ChitrangadaSharan profile image

ChitrangadaSharan 19 months ago from New Delhi, India

Great hub and a very important one!

I had undergone gallbladder stones surgery some 20 years back. Family support and reassurance is very important. Prayers can keep you strong plus awareness and education about the surgery is a must.

A very thoughtful hub, with important tips for those who have to undergo surgical procedures in near future.

Thanks for sharing, voted up as useful!


Billrrrr profile image

Billrrrr 19 months ago from Cape Cod

Hi Paul,

I am sorry to read that you had this surgery, and not surprised that you came up with such a strong and reasoned approach to it. I hope you are feeling well and kudos for creating this work. At our age it is not a question of if we are going to have a medical problem, but when. I hope I will be able to face my future surgeries as calmly and intelligently as you did.

Bill


Larry Rankin profile image

Larry Rankin 19 months ago from Oklahoma

I am terrified of going under the knife. Very helpful article.


garnetbird 19 months ago

In 1994 I had a radical hystetectomy.I was on a prayer chain which gave me some peace. Good hub.


Paul Kuehn profile image

Paul Kuehn 19 months ago from Udorn City, Thailand Author

Thanks for your good evaluation of this hub and I'm very happy you liked it and found it useful. I also appreciate you voting up this article.


Paul Kuehn profile image

Paul Kuehn 19 months ago from Udorn City, Thailand Author

Hi Bill! It's great to ready your comments again, It's great that you liked this hub and found it useful. How true it is that the older we get the more likely we will have medical problems. I am sure you will be able to face any needed surgeries as calmly and intelligently as me.


Paul Kuehn profile image

Paul Kuehn 19 months ago from Udorn City, Thailand Author

Hi Larry! Most people are terrified about going under the knife. Fortunately, with the anesthesia that is used today you will not be able to remember what happened during the operation. I still have nightmares about my first operation at age 6 when I was given ether during an acute appendectomy. I'm glad you found this hub helpful.


Paul Kuehn profile image

Paul Kuehn 19 months ago from Udorn City, Thailand Author

Thanks for sharing your experience. I am confident that prayers do help when you are faced with any danger. It's great that you liked this hub and found it good.


torrilynn profile image

torrilynn 19 months ago

My biggest fear is getting any type of surgery, whether it's big or small. thanks for the tips on overcoming surgery. Best of wishes.

(Chart analysis data)
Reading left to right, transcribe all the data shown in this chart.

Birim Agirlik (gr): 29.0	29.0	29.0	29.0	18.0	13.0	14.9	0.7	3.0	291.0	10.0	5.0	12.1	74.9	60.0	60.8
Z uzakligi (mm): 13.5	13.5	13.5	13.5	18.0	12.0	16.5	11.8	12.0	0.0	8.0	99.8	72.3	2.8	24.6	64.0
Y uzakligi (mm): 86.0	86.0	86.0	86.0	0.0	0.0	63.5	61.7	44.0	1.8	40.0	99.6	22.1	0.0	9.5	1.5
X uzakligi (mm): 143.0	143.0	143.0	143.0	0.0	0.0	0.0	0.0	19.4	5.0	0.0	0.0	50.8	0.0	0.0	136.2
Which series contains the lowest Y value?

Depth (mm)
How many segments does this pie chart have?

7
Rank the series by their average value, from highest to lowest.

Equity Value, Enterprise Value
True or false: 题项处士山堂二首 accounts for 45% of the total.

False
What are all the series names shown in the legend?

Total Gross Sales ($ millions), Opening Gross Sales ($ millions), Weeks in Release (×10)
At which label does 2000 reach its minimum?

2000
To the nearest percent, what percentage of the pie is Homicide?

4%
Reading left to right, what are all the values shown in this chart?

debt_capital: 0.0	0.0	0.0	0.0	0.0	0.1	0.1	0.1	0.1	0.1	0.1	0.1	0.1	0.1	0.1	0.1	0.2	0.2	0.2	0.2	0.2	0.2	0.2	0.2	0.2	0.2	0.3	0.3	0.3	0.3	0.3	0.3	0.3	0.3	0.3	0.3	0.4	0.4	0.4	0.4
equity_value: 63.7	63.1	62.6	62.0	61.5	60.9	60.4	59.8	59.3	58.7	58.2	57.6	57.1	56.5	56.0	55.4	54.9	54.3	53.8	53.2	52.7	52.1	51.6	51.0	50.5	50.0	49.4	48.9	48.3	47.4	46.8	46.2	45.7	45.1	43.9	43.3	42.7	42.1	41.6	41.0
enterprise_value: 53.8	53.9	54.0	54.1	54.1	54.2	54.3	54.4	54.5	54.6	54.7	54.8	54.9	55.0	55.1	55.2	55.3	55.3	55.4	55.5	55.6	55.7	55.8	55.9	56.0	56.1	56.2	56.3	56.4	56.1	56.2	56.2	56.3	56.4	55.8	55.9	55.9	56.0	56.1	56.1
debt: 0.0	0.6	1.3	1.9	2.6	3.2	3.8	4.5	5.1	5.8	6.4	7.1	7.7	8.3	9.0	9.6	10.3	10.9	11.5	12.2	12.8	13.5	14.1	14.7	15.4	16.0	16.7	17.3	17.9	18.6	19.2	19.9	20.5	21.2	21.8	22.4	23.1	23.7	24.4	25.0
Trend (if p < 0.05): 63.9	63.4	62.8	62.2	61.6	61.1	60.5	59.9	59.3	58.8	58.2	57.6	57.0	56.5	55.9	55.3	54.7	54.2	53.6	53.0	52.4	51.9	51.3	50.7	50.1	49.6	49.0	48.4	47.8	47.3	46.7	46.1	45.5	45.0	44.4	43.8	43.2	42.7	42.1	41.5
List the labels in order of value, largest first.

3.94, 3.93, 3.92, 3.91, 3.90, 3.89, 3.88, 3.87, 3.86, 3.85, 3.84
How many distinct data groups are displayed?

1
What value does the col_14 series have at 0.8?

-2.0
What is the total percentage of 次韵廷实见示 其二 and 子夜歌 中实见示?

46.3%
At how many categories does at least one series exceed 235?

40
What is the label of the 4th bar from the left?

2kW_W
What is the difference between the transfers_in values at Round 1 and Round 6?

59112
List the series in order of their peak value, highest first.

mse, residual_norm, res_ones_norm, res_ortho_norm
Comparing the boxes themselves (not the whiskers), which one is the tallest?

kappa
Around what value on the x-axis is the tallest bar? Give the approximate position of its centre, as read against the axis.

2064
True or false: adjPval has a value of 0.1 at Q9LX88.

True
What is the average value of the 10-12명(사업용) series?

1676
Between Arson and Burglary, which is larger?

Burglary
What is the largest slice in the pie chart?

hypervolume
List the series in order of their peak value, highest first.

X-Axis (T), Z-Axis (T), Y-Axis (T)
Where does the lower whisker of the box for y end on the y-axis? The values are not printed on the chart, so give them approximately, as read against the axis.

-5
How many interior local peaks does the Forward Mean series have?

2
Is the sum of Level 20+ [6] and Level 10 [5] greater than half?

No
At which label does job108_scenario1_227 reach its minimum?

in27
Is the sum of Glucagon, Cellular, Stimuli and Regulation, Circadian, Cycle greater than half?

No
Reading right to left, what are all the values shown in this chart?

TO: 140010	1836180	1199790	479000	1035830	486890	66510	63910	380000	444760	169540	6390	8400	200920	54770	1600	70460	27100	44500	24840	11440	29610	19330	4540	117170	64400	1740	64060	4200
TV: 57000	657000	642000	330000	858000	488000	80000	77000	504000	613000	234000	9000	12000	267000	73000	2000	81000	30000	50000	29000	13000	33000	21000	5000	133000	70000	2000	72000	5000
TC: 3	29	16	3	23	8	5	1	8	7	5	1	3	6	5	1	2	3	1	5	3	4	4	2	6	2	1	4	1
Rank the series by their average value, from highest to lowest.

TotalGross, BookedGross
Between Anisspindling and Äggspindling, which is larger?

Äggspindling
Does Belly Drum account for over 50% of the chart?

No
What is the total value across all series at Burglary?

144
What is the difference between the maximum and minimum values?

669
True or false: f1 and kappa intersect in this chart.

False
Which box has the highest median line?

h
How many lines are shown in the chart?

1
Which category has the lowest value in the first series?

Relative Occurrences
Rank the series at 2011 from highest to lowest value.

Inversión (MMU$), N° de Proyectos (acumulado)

- **Your tasks**:
• A. Extract from the comment thread the part that opens with the words containing "Billrrrr profile image" and closes with "as you did.".
• B. List every distinct username that posts a comment in the comment thread.
You can do without these lines.

- **Responses in order**:
• A.
Billrrrr profile image

Billrrrr 19 months ago from Cape Cod

Hi Paul,

I am sorry to read that you had this surgery, and not surprised that you came up with such a strong and reasoned approach to it. I hope you are feeling well and kudos for creating this work. At our age it is not a question of if we are going to have a medical problem, but when. I hope I will be able to face my future surgeries as calmly and intelligently as you did.

• B.
ChitrangadaSharan
Billrrrr
Larry Rankin
garnetbird
Paul Kuehn
torrilynn